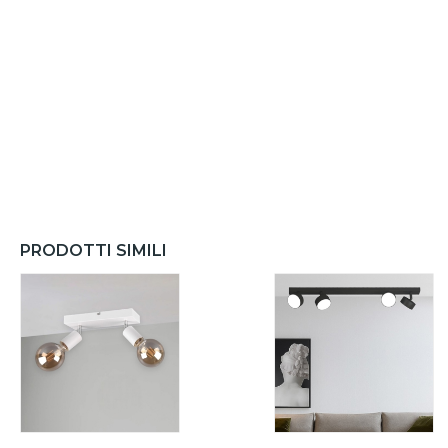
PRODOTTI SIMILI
-*-
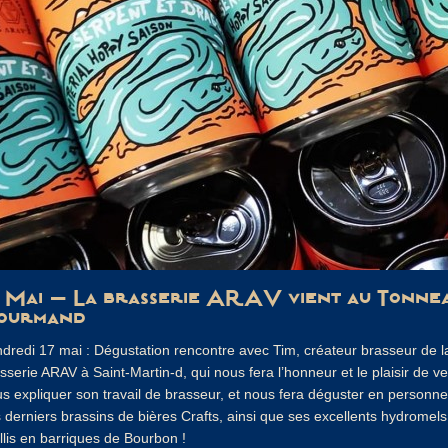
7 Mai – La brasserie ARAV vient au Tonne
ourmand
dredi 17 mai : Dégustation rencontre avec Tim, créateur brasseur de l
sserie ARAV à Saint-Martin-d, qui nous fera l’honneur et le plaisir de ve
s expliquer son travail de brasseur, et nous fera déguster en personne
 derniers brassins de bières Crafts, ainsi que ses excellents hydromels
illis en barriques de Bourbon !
-*-
#### EXERCISE GOAL:
Show the lines above with "ARAV".

#### WORKED SOLUTION:
7 Mai – La brasserie ARAV vient au Tonne
sserie ARAV à Saint-Martin-d, qui nous fera l’honneur et le plaisir de ve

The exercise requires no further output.